▶ [Exercise brief]
Copy the entries below verbatim, starting at the first line and ending at the line that contains "4: (408, 375)", with both of those lines included.

[Start Given entries]

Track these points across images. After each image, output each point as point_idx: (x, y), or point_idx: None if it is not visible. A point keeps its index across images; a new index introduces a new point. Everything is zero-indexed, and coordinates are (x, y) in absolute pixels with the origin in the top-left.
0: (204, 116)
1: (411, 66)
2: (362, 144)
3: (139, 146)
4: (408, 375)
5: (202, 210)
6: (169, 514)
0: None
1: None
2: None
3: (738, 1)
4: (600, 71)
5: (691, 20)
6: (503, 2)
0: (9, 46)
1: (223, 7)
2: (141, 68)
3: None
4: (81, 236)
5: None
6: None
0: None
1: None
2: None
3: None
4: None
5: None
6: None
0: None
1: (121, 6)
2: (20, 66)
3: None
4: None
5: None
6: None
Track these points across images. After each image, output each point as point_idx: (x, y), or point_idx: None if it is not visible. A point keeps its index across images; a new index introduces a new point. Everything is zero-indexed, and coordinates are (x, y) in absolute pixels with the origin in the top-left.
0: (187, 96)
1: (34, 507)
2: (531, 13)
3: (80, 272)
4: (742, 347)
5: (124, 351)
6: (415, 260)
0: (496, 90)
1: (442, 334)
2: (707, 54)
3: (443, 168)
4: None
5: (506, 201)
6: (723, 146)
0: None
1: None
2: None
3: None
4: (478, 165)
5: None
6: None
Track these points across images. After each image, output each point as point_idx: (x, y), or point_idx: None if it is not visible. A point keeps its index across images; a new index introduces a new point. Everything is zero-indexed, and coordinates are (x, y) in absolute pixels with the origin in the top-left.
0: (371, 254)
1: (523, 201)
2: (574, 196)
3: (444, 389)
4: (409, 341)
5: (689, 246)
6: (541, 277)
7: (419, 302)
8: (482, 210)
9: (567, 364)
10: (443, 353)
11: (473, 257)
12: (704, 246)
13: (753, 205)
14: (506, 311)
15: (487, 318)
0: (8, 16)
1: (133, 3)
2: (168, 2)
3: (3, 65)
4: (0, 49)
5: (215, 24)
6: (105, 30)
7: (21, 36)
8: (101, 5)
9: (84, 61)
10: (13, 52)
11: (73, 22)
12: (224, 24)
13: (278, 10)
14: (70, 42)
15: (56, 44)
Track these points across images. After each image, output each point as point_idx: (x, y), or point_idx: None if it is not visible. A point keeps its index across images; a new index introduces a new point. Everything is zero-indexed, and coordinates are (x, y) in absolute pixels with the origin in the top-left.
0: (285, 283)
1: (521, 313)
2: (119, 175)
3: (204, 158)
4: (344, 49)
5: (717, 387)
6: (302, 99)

[End Given entries]

▶ [Final answer]
Track these points across images. After each image, output each point as point_idx: (x, y), or point_idx: None if it is not visible. A point keeps its index across images; a new index introduces a new point. Everything is zero-indexed, and coordinates are (x, y) in absolute pixels with the origin in the top-left.
0: (204, 116)
1: (411, 66)
2: (362, 144)
3: (139, 146)
4: (408, 375)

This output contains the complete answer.